▶ _The data_:
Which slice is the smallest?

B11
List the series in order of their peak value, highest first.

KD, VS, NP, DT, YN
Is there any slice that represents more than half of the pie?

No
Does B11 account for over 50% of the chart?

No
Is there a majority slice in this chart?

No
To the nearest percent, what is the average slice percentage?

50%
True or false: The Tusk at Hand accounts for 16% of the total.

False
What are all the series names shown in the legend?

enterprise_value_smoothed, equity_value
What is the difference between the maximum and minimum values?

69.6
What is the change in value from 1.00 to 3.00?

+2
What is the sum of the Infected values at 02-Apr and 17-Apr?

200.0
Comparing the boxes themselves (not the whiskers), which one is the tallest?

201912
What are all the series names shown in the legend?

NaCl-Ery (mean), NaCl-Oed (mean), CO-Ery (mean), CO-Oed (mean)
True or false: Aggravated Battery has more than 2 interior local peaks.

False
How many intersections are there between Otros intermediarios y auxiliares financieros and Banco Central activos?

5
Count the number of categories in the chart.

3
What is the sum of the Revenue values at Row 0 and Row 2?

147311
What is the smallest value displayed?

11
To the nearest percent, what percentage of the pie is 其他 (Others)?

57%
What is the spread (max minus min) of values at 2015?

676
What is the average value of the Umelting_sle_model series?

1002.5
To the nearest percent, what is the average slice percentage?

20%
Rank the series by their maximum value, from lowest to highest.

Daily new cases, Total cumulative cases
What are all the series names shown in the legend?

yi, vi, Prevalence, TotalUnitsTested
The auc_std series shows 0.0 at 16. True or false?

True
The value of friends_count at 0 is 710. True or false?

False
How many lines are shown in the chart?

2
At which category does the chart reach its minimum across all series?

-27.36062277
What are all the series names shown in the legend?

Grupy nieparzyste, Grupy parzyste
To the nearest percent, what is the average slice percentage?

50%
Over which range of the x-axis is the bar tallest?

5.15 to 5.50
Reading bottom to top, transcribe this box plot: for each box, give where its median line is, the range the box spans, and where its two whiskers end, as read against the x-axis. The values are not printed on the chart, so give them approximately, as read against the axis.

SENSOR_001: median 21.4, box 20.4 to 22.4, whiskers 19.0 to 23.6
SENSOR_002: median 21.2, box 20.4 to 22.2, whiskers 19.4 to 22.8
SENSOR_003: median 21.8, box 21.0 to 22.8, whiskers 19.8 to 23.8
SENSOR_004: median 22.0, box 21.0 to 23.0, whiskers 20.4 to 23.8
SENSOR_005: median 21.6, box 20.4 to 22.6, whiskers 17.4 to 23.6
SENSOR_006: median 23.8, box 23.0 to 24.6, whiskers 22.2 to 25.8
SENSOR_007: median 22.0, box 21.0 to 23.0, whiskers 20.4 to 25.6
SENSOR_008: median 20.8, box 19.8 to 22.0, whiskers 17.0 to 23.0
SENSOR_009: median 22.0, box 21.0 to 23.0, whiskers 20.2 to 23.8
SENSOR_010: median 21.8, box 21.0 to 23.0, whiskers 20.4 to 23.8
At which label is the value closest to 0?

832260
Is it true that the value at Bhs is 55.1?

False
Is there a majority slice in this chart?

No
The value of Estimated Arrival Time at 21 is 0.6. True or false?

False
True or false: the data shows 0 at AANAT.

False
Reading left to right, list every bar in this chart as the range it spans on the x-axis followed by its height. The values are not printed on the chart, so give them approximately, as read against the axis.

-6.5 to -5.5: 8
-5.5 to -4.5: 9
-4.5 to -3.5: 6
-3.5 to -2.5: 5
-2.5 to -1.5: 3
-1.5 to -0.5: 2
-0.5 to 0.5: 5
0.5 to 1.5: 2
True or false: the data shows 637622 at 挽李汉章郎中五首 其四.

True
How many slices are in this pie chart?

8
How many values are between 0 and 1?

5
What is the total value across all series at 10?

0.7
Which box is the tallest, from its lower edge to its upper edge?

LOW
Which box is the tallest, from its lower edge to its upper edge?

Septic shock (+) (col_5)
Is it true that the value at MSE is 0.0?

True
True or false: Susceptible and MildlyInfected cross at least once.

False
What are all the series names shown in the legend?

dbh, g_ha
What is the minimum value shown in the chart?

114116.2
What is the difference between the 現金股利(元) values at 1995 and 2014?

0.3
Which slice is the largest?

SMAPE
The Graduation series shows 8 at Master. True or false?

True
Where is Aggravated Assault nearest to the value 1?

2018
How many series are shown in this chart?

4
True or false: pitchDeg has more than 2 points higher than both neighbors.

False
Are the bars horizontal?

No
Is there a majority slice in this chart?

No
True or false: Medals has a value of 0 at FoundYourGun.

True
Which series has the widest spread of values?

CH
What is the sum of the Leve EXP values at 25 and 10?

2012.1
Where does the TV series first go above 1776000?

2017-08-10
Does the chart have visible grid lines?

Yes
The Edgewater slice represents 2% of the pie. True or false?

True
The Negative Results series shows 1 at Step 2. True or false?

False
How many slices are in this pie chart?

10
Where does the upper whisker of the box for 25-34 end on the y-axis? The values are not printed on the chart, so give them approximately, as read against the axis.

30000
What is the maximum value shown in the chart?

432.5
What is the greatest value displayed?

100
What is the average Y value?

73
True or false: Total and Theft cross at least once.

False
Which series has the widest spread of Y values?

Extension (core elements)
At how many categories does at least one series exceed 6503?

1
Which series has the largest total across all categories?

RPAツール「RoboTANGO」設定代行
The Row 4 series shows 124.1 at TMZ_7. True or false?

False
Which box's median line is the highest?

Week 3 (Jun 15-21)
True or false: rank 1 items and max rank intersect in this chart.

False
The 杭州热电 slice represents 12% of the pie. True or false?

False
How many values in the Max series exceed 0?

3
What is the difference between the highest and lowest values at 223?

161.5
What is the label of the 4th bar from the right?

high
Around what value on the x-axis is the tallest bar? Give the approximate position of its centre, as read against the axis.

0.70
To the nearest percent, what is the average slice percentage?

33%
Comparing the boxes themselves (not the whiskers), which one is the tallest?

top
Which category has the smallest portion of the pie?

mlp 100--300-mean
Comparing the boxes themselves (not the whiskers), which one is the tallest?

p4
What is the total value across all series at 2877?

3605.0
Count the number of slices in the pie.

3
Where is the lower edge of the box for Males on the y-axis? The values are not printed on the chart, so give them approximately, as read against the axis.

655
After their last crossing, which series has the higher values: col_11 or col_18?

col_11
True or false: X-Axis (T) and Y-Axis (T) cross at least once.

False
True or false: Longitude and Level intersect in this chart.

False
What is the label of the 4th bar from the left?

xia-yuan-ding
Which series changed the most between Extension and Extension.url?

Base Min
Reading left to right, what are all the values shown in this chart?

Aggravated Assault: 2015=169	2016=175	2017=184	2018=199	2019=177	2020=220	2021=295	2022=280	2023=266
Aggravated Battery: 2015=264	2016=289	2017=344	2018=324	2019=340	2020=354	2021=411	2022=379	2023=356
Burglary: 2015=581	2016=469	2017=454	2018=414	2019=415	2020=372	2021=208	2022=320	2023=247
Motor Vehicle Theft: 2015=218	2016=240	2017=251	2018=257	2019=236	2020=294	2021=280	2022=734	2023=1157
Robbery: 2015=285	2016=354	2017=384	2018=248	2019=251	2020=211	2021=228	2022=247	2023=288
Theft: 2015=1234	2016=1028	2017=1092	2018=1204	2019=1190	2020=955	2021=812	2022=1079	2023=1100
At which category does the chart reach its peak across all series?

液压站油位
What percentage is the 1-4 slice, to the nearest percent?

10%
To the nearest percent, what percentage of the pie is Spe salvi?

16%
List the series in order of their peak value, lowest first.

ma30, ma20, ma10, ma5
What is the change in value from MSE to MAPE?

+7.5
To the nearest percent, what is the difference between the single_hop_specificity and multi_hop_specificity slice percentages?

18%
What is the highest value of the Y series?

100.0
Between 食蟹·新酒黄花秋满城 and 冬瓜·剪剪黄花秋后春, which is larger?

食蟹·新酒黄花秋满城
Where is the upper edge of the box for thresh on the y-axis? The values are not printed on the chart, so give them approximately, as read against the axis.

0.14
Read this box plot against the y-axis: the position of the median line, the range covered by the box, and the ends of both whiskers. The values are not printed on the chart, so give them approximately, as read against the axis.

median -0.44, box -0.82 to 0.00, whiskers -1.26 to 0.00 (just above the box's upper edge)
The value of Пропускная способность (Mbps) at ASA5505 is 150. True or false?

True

▶ _What to work on_:
Retype the data word for word, from its first line through the line containing "Over which range", including both of those lines.

▶ _Reply to the exercise_:
Which slice is the smallest?

B11
List the series in order of their peak value, highest first.

KD, VS, NP, DT, YN
Is there any slice that represents more than half of the pie?

No
Does B11 account for over 50% of the chart?

No
Is there a majority slice in this chart?

No
To the nearest percent, what is the average slice percentage?

50%
True or false: The Tusk at Hand accounts for 16% of the total.

False
What are all the series names shown in the legend?

enterprise_value_smoothed, equity_value
What is the difference between the maximum and minimum values?

69.6
What is the change in value from 1.00 to 3.00?

+2
What is the sum of the Infected values at 02-Apr and 17-Apr?

200.0
Comparing the boxes themselves (not the whiskers), which one is the tallest?

201912
What are all the series names shown in the legend?

NaCl-Ery (mean), NaCl-Oed (mean), CO-Ery (mean), CO-Oed (mean)
True or false: Aggravated Battery has more than 2 interior local peaks.

False
How many intersections are there between Otros intermediarios y auxiliares financieros and Banco Central activos?

5
Count the number of categories in the chart.

3
What is the sum of the Revenue values at Row 0 and Row 2?

147311
What is the smallest value displayed?

11
To the nearest percent, what percentage of the pie is 其他 (Others)?

57%
What is the spread (max minus min) of values at 2015?

676
What is the average value of the Umelting_sle_model series?

1002.5
To the nearest percent, what is the average slice percentage?

20%
Rank the series by their maximum value, from lowest to highest.

Daily new cases, Total cumulative cases
What are all the series names shown in the legend?

yi, vi, Prevalence, TotalUnitsTested
The auc_std series shows 0.0 at 16. True or false?

True
The value of friends_count at 0 is 710. True or false?

False
How many lines are shown in the chart?

2
At which category does the chart reach its minimum across all series?

-27.36062277
What are all the series names shown in the legend?

Grupy nieparzyste, Grupy parzyste
To the nearest percent, what is the average slice percentage?

50%
Over which range of the x-axis is the bar tallest?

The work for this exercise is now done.